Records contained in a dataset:
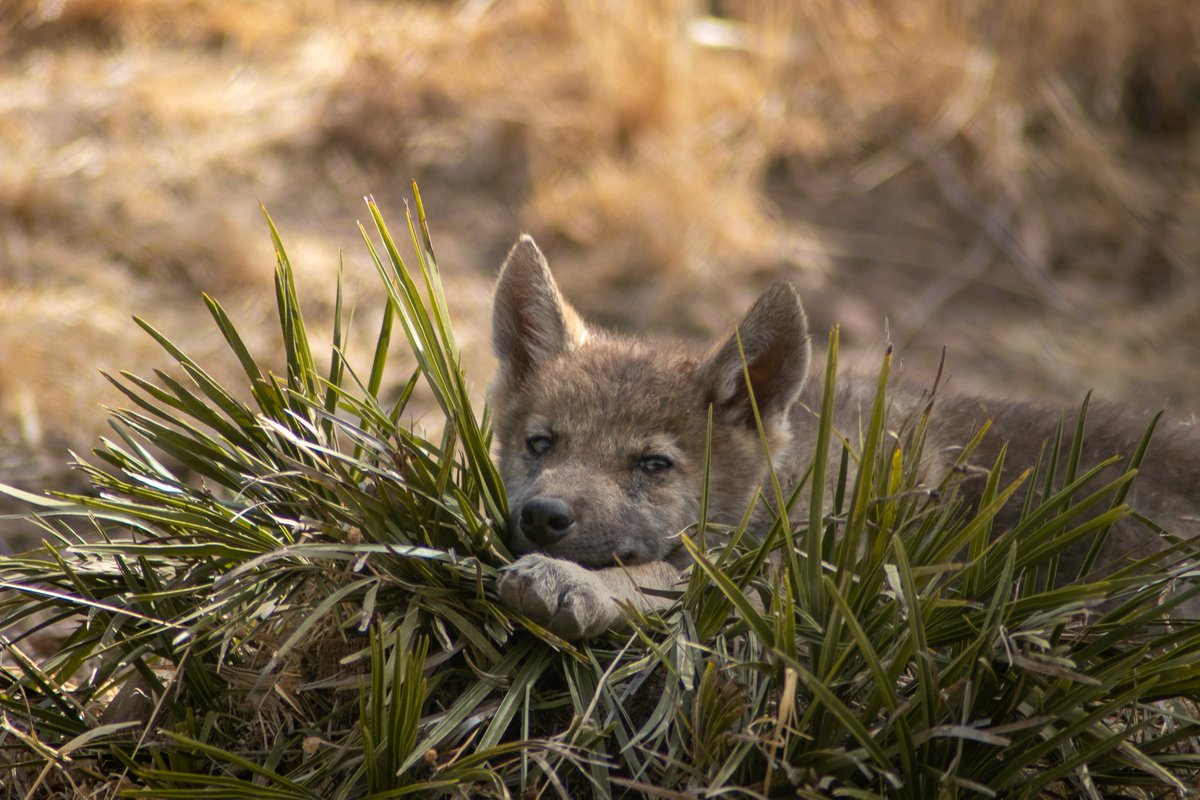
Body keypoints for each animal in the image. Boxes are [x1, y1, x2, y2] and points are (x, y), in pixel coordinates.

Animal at [490, 235, 1200, 639]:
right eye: (541, 444)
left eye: (653, 464)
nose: (542, 515)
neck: (798, 484)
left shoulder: (815, 586)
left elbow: (669, 574)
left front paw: (576, 585)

Task to complete »
Wherever the word "left" appears in the data, return the whole line.

Task response »
left eye: (653, 464)
left shoulder: (815, 586)
left elbow: (669, 574)
left front paw: (576, 585)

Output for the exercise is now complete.